Shastri didn't feel like eating more than he had eaten already. So he wandered here and there, then came home at about three o'clock in the afternoon. He saw a pariah in the veranda and scolded him, ‘What work have you here? Go and graze the cattle.’ The pariah bowed and said, ‘Mother said she would give me the leftovers.’ Just then, Saroja came out and gave the pariah the lunch she had cooked for Shastri.

Shastri, waiting for Pundit's arrival, became aware that he was wailing again inside. He sat in his office, looking for the wailing to intensify, and willed, ‘Today should be the end.’ He received an omen from a lizard on the wall. It was then that the big clock struck and drummed its four hours into his brain.

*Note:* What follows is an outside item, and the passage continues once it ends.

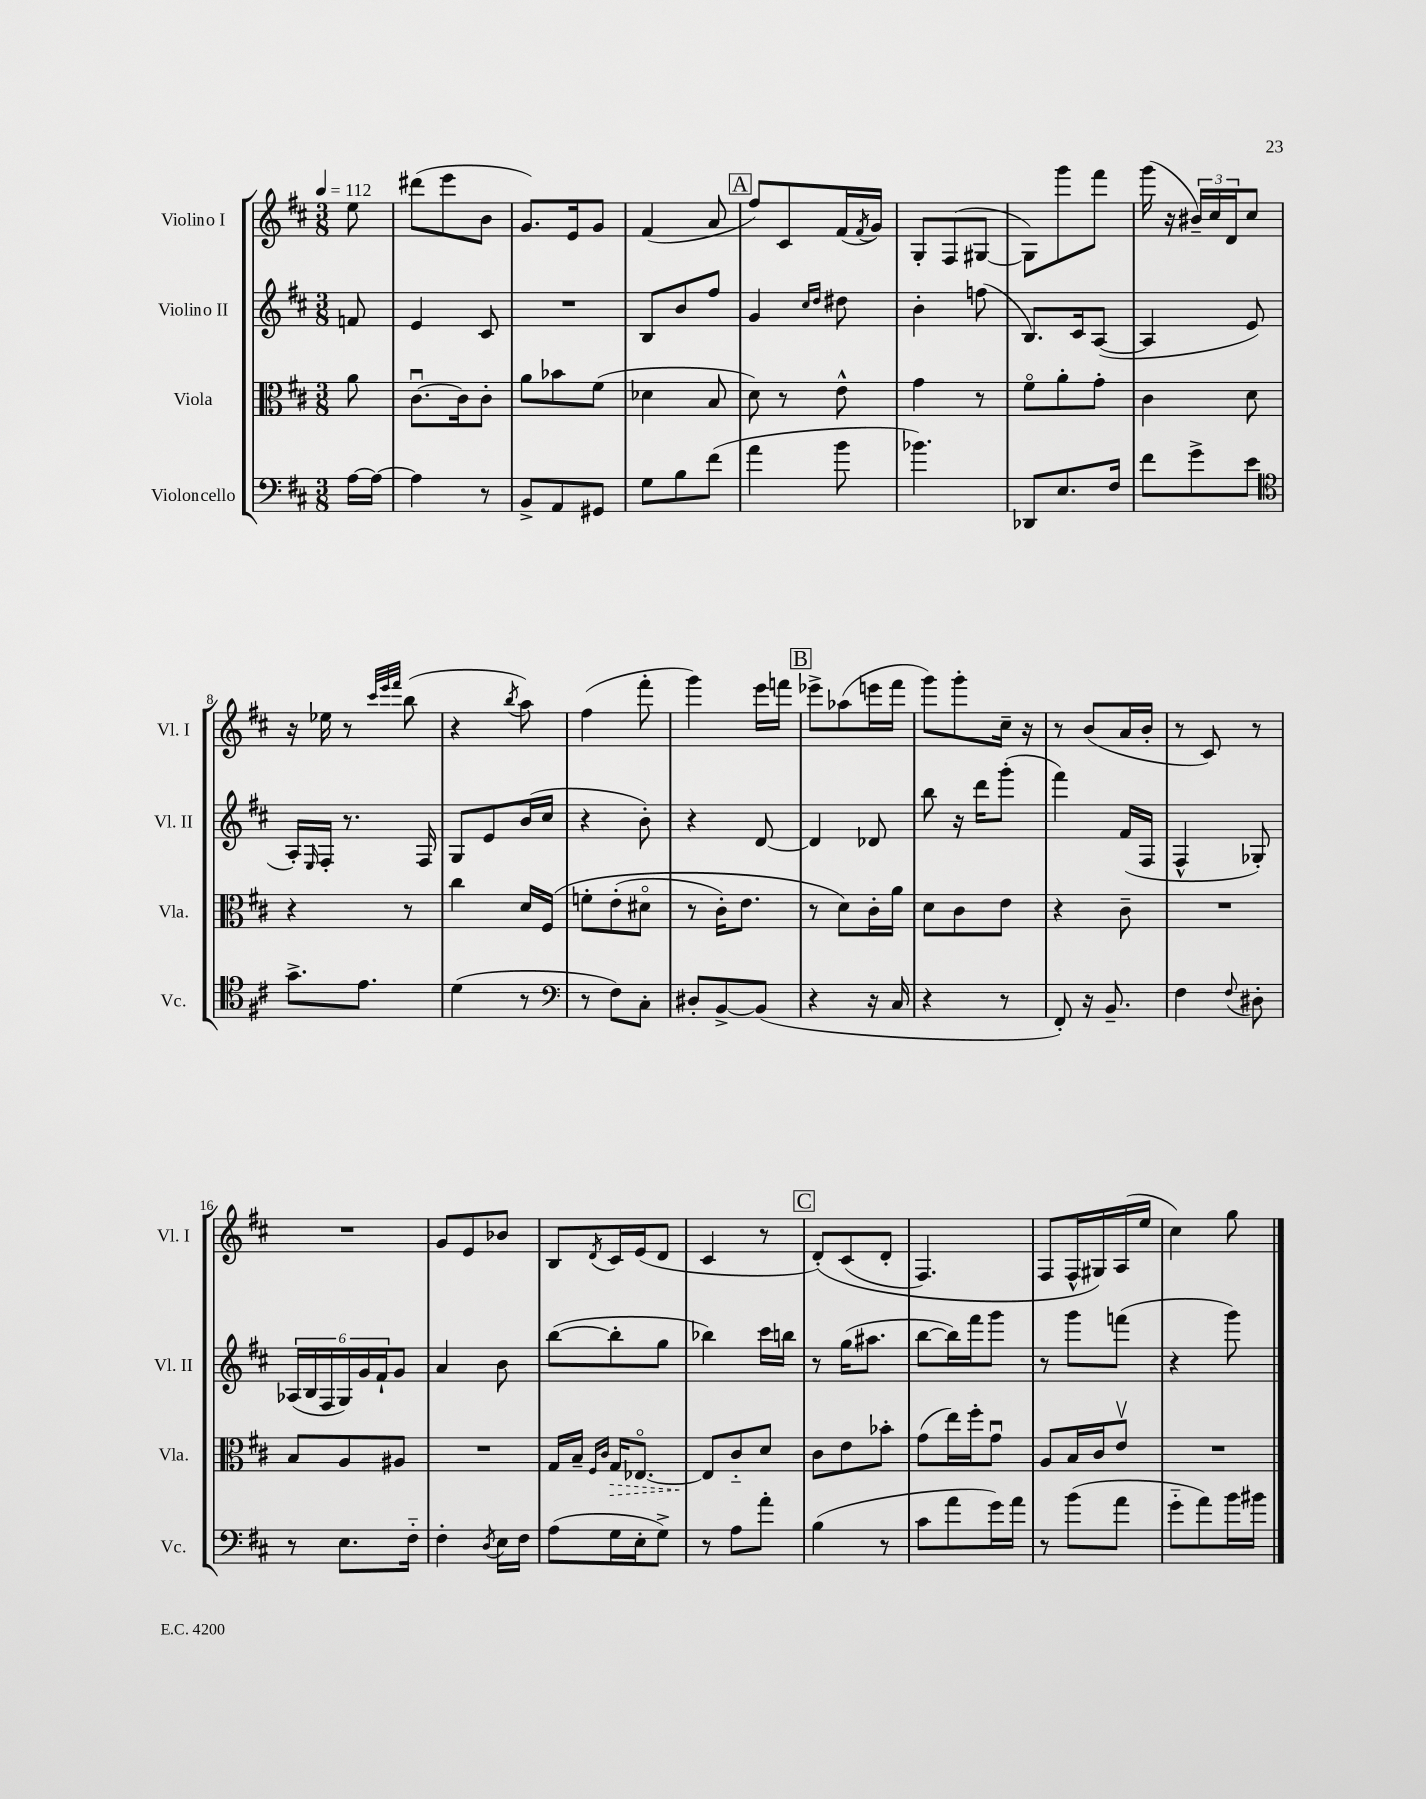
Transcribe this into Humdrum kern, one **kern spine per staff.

Suddenly, he heard the sound of retching in the bathroom. He went to look and Saroja was there, trying to vomit but unable to do so. His vision darkening, he intoned like a wraith, ‘Have you become pregnant, whore?’ Afterwards, he often recalled the way she moved her neck as she stood there, bent over: was it to bring out the vomit, or to say ‘Yes’? That day, he had thought she was saying yes. Then Saroja stood straight, took water from the pitcher, and washed out her mouth. And the way she stood in front of him!

‘O you adulteress, have you become pregnant from that bastard Pundit?’ The demon inside him began to wail and laugh grotesquely. Didn't Saroja then stand calmly, unmoved, the amulet lying on her left breast as both breasts heaved with her breathing?

‘How could I have completely forgotten myself at that moment?’ he wondered. ‘Was it because I could never bear how her beautiful eyes looked at me with such indifference? Or did I imagine then that those eyes were saying, “Who are you, bastard, to ask me such a question?” Or did this bhava of mine cause itself to think so, in order to prepare itself for what was to follow?’

Shastri lifted the heavy wooden cover of the big brass pot that was kept for hot water. Saroja had put both her hands on her head and bent it, but it seemed to him that her gesture was not from fear or pleading for mercy. It was more like a cow shaking its head, struggling to free itself when you are about to untie its halter. Before realizing that he would do it, he had smashed her head three times with the wooden lid. He felt her blood splatter his face. Lifting her slumped body, he strode like a gloating demon on his two great legs, from the bathroom to the backyard. She had seemed dead, and he had thrown her into the red earth pit. Then he had come inside, wailing; had changed his clothes, thrown his blood-soaked clothes into the red earth pit on top of her, and driven away quickly in his car. ‘Why didn't I suspect that Saroja might not have died? I had beaten her only at the back of her head,’ he thought. But then he realized that if such an idea had come to him, he would have beaten her further and made sure to kill her.